Problem to work on:
Which lines of the records contain the word "courses"? Show each of them.

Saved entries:
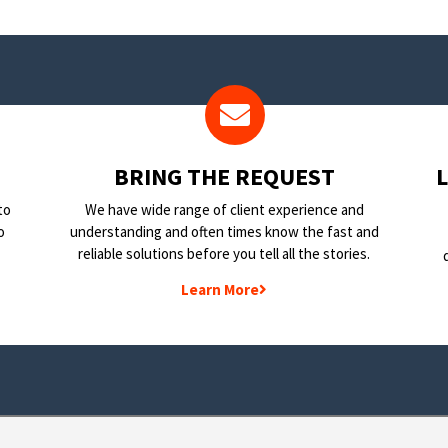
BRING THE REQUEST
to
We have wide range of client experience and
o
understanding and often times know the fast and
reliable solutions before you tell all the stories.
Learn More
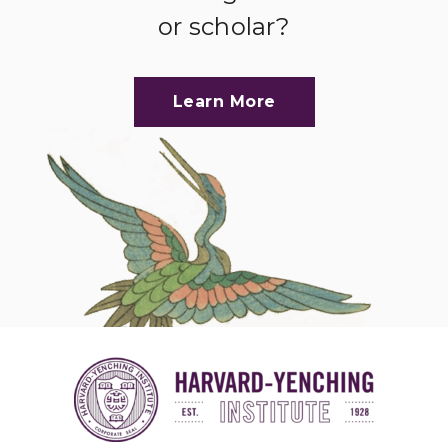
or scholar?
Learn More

--

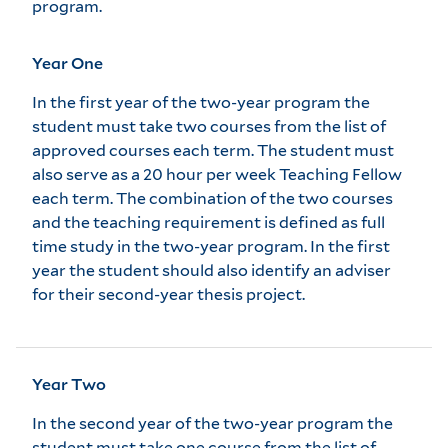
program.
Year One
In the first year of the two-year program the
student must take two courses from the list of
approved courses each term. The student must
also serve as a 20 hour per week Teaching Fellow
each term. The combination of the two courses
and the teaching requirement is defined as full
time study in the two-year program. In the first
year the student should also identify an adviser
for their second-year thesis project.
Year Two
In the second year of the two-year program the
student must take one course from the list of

Solution for this task:
student must take two courses from the list of
approved courses each term. The student must
each term. The combination of the two courses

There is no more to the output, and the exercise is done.